Data Engineering Overview
Ensono Stacks accelerates the generation of production-ready data engineering workloads and pipelines for a data lakehouse. New data engineering workloads can be generated through the Datastacks CLI, while a range of example data workloads and pipelines are also provided. These workloads cover all stages from ingesting data from source, applying data transformations across data lake layers, ultimately enabling end-user data visualisations and analytics.
Lakehouse approach
The Ensono Stacks Data Platform is based upon a Lakehouse architecture. This approach combines the benefits of both data warehouses and data lakes, to provide a platform that is fully scalable, flexible and performant, along with governance and management capabilities. It can support all use cases, from complex machine learning to standard BI reporting and analysis.
Medallion architecture
The data lake structure in Ensono Stacks is based upon the medallion architecture design pattern.
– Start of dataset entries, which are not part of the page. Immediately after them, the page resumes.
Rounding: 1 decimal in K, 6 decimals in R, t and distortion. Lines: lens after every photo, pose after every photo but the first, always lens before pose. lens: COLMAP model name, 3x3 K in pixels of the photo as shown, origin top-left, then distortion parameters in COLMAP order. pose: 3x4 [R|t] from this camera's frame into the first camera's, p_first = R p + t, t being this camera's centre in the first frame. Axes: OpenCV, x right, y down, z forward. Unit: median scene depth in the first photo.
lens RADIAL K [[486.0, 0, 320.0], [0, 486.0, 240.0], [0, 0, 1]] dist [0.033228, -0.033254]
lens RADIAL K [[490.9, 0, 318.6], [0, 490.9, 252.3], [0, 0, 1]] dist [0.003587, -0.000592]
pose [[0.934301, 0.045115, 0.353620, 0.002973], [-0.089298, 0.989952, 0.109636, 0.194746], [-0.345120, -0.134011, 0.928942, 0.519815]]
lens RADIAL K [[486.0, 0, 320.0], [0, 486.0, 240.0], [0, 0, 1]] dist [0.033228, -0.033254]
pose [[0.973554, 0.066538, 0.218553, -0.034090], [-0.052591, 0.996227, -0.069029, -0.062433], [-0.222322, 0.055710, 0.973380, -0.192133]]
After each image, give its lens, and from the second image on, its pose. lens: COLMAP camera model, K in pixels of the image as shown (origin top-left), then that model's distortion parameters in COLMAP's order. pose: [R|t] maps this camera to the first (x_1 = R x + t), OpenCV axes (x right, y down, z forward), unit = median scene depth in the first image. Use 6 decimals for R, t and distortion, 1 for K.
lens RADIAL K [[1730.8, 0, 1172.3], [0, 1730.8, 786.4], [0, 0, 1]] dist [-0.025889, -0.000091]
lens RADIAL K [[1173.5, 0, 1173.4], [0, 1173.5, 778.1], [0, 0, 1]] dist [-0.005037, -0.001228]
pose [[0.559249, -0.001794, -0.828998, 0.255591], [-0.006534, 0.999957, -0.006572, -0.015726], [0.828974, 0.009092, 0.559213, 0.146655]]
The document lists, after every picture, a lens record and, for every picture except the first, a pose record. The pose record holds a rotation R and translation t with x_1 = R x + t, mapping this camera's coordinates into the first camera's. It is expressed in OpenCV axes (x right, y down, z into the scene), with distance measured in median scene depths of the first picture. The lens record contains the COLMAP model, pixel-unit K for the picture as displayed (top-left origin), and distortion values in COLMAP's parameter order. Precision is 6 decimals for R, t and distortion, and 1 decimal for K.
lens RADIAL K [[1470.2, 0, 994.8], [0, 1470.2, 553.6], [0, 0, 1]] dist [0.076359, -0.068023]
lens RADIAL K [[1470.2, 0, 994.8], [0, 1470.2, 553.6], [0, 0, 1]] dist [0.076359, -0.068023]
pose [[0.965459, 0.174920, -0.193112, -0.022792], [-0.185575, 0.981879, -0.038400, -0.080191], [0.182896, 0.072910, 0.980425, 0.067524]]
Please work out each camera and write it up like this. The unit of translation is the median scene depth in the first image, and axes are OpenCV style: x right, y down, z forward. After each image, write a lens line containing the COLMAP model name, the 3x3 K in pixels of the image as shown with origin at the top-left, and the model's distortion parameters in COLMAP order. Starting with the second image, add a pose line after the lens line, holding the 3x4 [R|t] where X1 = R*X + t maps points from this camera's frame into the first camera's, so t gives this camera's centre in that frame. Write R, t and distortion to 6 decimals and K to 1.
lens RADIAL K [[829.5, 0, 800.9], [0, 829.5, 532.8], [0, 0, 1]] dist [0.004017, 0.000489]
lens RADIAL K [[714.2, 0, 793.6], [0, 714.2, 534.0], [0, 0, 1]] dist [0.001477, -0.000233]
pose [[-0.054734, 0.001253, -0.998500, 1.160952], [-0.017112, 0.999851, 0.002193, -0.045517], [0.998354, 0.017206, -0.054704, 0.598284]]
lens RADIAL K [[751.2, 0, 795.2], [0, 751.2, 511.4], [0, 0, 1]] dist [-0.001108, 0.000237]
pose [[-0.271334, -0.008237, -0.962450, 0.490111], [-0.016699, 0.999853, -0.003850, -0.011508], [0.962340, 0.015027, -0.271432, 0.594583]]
The default data lake deployed through Ensono Stacks contains the following data layers:
Data lake layer | Description | Default container name | Data format | Stacks workload type |
---|---|---|---|---|
Bronze | The initial landing area where data is stored as per its original source, prior to any transformations. | raw | Parquet | Data ingest |
Silver | The data has been cleansed, validated and stored in an optimal format to support downstream analytic use-cases. | staging | Delta | Data processing |
Gold | Reliable data entities prepared for specific use-cases. These typically combine and aggregate datasets from the silver layer. | conformance | Delta | Data processing |
Fabric lakehouse
Microsoft Fabric can be used as the lakehouse layer in an Ensono Stacks Data Platform. Fabric provides an all-in-one analytics experience, with a range of tools for data analysts, data engineers and data scientists. It also closely integrates with Power BI. Full details on getting a Fabric lakehouse up and running with your Ensono Stacks Data Platform are in the getting started section.
Stacks Data utilities
The deployed platform utilises the Stacks Data Python library, which provides a range of utilities to enhance the process for developing and deploying production-ready data pipelines and workloads. Central to this is the Datastacks CLI, which enables automatic generation of new data workloads.
Quality assurance
Quality and reliability of data workloads are at the core of Ensono Stacks Data Platform. This is ensured through frameworks for data quality and automated testing.
Sample dataset
The example workloads included in the solution are based upon an example Azure SQL data source and dataset. This data source may optionally be deployed as part of the data platform, to allow full demonstration testing of these example workloads.